Notes from Aug. 5 SCNA board meeting: Budget assumes Sierra 2 closure for months

With the increase in local COVID-19 cases, it’s possible that Sierra 2 will be closed with minimal allowed activity for several months. The Finance Committee recommended a bare-bones budget of $17,000 per month in revenues and $38,000 in monthly expenditures for a monthly cash deficit of $21,000. SCNA could operate at the budgeted deficit for about seven months. The committee will continue searching for cost savings and re-evaluate the budget after three months. The budget was unanimously approved.

New leases have been extended to remaining tenants, giving them rights to use their rooms within the County Health Department constraints, Finance Committee Chair John Bailey reported.

Treasurer’s report

Treasurer John Bailey said there was an accounting error in the past balance sheet, which caused the available fund balance at the fiscal year’s start to be overstated by $120,000. SCNA began the fiscal year with a $100,000 deficit, not a $20,000 surplus.

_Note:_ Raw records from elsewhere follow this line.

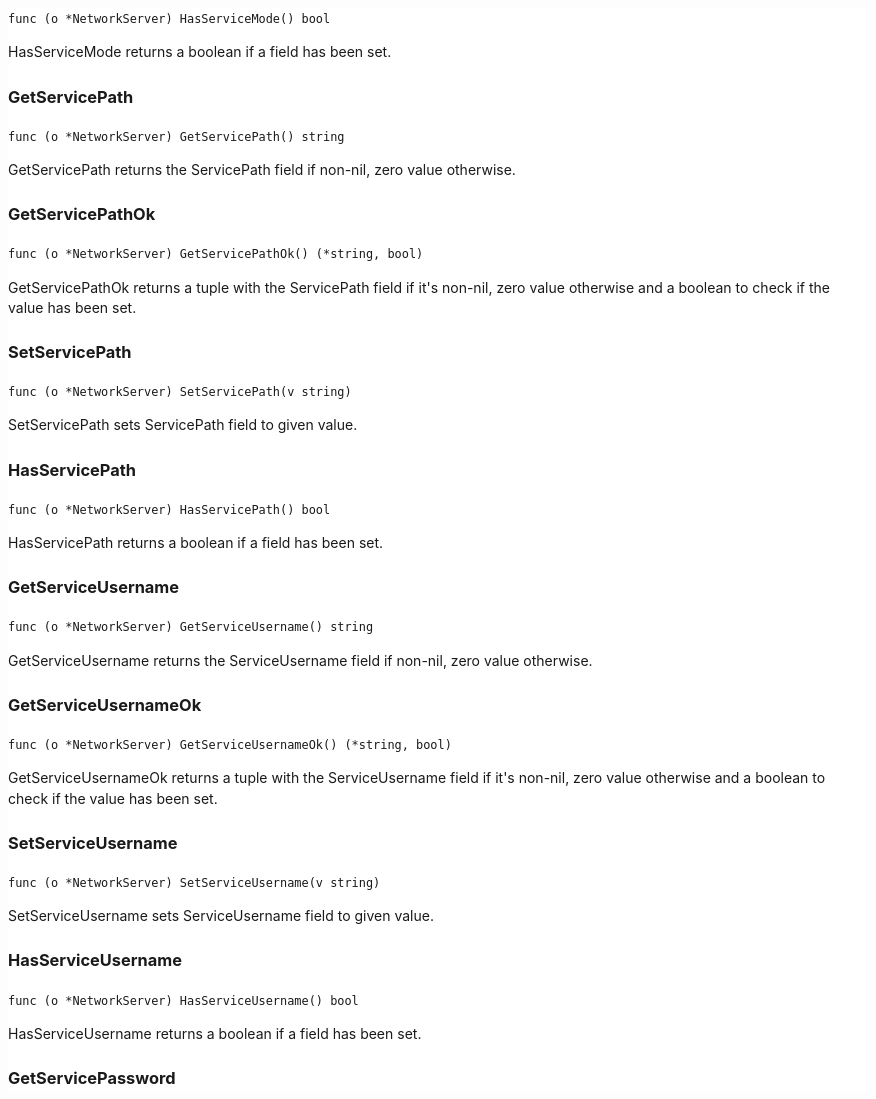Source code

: `func (o *NetworkServer) HasServiceMode() bool`

HasServiceMode returns a boolean if a field has been set.

### GetServicePath

`func (o *NetworkServer) GetServicePath() string`

GetServicePath returns the ServicePath field if non-nil, zero value otherwise.

### GetServicePathOk

`func (o *NetworkServer) GetServicePathOk() (*string, bool)`

GetServicePathOk returns a tuple with the ServicePath field if it's non-nil, zero value otherwise
and a boolean to check if the value has been set.

### SetServicePath

`func (o *NetworkServer) SetServicePath(v string)`

SetServicePath sets ServicePath field to given value.

### HasServicePath

`func (o *NetworkServer) HasServicePath() bool`

HasServicePath returns a boolean if a field has been set.

### GetServiceUsername

`func (o *NetworkServer) GetServiceUsername() string`

GetServiceUsername returns the ServiceUsername field if non-nil, zero value otherwise.

### GetServiceUsernameOk

`func (o *NetworkServer) GetServiceUsernameOk() (*string, bool)`

GetServiceUsernameOk returns a tuple with the ServiceUsername field if it's non-nil, zero value otherwise
and a boolean to check if the value has been set.

### SetServiceUsername

`func (o *NetworkServer) SetServiceUsername(v string)`

SetServiceUsername sets ServiceUsername field to given value.

### HasServiceUsername

`func (o *NetworkServer) HasServiceUsername() bool`

HasServiceUsername returns a boolean if a field has been set.

### GetServicePassword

The year-to-date profit-and-loss statement will show a loss of $61,000 due to COVID-19.

Because of the subsequent reduction in Sierra 2 activities, three people were laid off; two more will be furloughed until the end of September.

SCNA has about $100,000 in its checking account and $387,000 in its portfolio. We may receive more funds if and when Congress decides on a new stimulus bill. SCNA was approved for more than $40,000 from a city grant for arts and culture and another $4,000 reimbursement grant from the city. With a now forgivable $13,000 grant, $52,000 received from Big Day of Giving and $80,300 from the Payroll Protection Program, SCNA has received more than $190,000 in grants and contributions since March.

A recent Hop Gardens fundraiser for SCNA/ Sierra 2 resulted in an $850 donation.

Executive director

“Lifeline,” a medical group doing screening for diseases, has used the parking lot at Sierra 2. The Blood Bank Donation truck has also parked there with its donation event completely booked.

Executive Director Terri Shettle checked with the city to see if blood donations fall under “essential services.” They do and Sierra 2 provides the space as a community service.


Gerre Buehler reported there were options for rentals if the pandemic goes on for two years or more. Most tenants are current on payment or up-to-date on a scheduled payment plan. Italian Cultural Society has left and still owes two months’ rent. There is sometimes a homeless problem on the theater steps.

Neighborhood Concerns

John Mathews, Andrea Rosen and John Bailey raised concerns about the new traffic lights on Sutterville Road just south of Curtis Park.

They’re worried that drivers, used to accelerated speeds, will not slow down or even stop and this could cause serious accidents.

Racial Justice

Ad hoc committee chair Kathy Les described the results of several weeks of engaged and robust discussions with committee members, including several neighborhood activists. She presented an overview of initial projects they hope to undertake, including a resource list on, and two upcoming webinars on Sept. 24 and Oct. 1.


In attendance at the Aug. 5 meeting via Zoom were Executive Director Terri Shettle and board members John Bailey, Bill French, John Mathews, Nury Enciso, Kathy Les, Bruce Pierini, Mike McKeever, Dan Pskowski, Andrea Rosen, Gerre Buehler, Susan French, Dan Murphy, Erik Fay, Kimberley Bond, Martin Pierucci and Susan French. Guest Shannon Motley observed the meeting.